[RECORDED DATA]
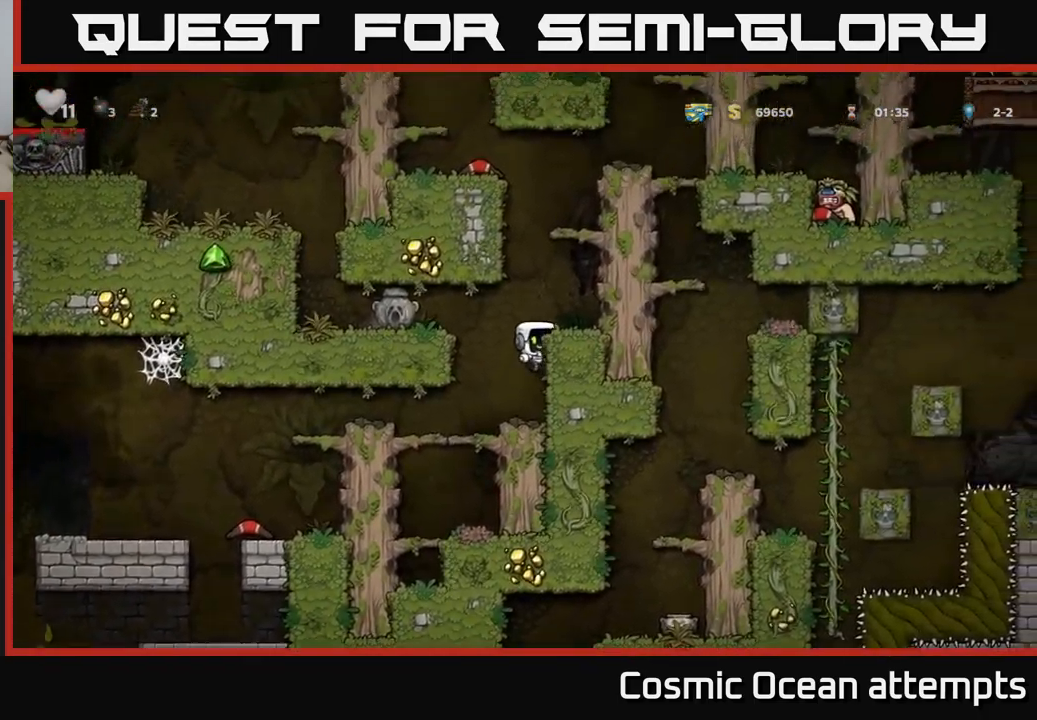
{"buttons": ["DPAD_RIGHT"], "left_stick": "center", "events": [[17, "A", "down"], [150, "A", "up"], [317, "A", "down"], [450, "A", "up"]]}
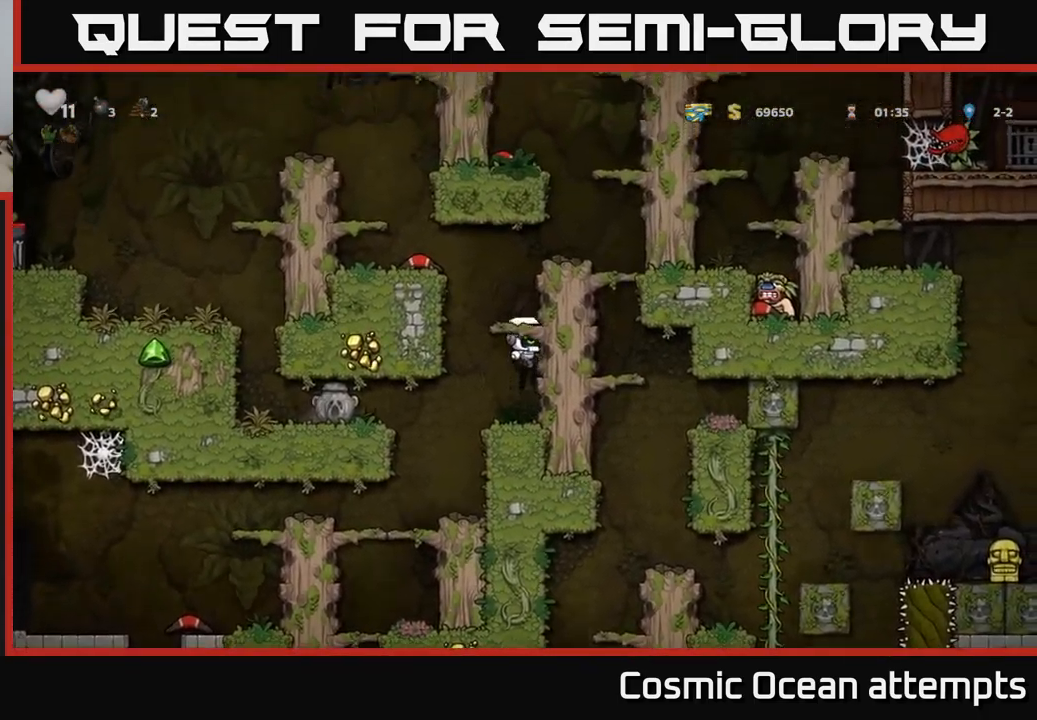
{"buttons": ["A", "DPAD_RIGHT"], "left_stick": "center", "events": [[117, "A", "down"], [250, "A", "up"], [433, "A", "down"]]}
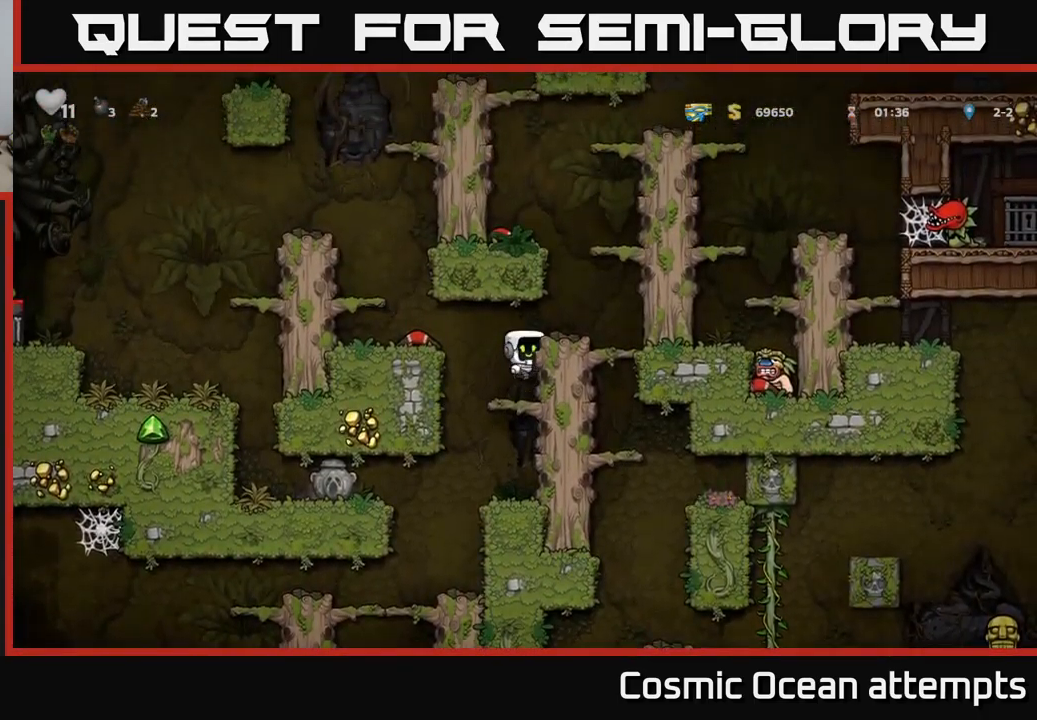
{"buttons": [], "left_stick": "center", "events": [[100, "A", "up"], [150, "DPAD_RIGHT", "up"]]}
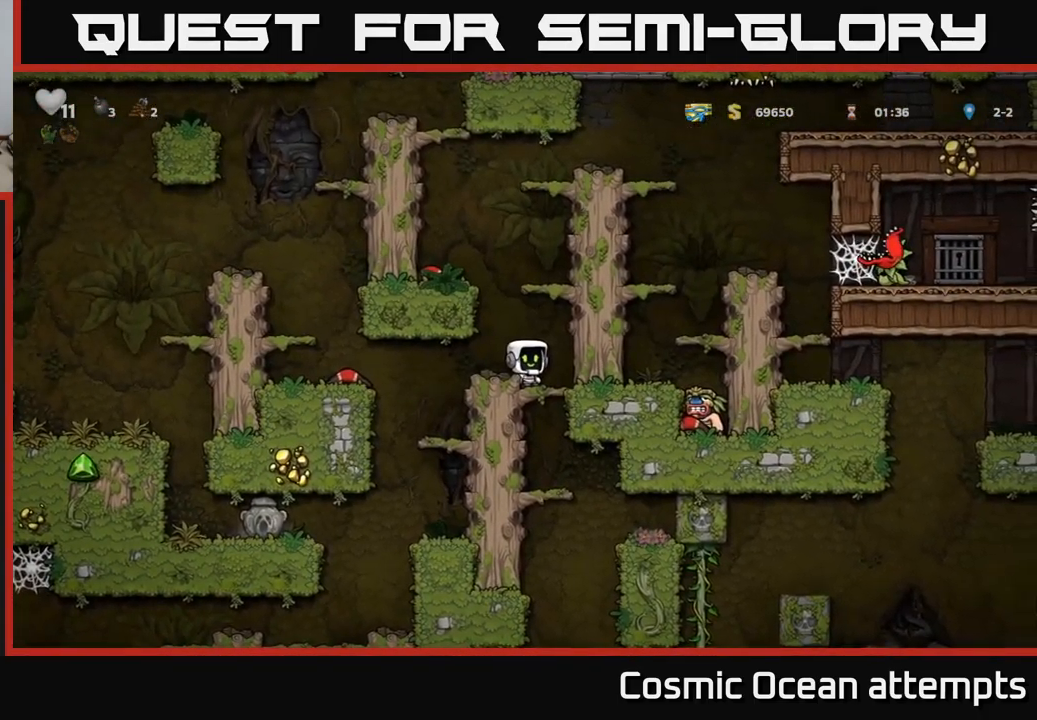
{"buttons": [], "left_stick": "center", "events": [[50, "DPAD_RIGHT", "down"], [133, "DPAD_RIGHT", "up"], [183, "DPAD_DOWN", "down"], [267, "A", "down"], [367, "A", "up"], [417, "DPAD_DOWN", "up"]]}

[PROBLEM]
Write out each line of the data exactly; the images should be left out.

[WRITTEN ANSWER]
{"buttons": ["DPAD_RIGHT"], "left_stick": "center", "events": [[17, "A", "down"], [150, "A", "up"], [317, "A", "down"], [450, "A", "up"]]}
{"buttons": ["A", "DPAD_RIGHT"], "left_stick": "center", "events": [[117, "A", "down"], [250, "A", "up"], [433, "A", "down"]]}
{"buttons": [], "left_stick": "center", "events": [[100, "A", "up"], [150, "DPAD_RIGHT", "up"]]}
{"buttons": [], "left_stick": "center", "events": [[50, "DPAD_RIGHT", "down"], [133, "DPAD_RIGHT", "up"], [183, "DPAD_DOWN", "down"], [267, "A", "down"], [367, "A", "up"], [417, "DPAD_DOWN", "up"]]}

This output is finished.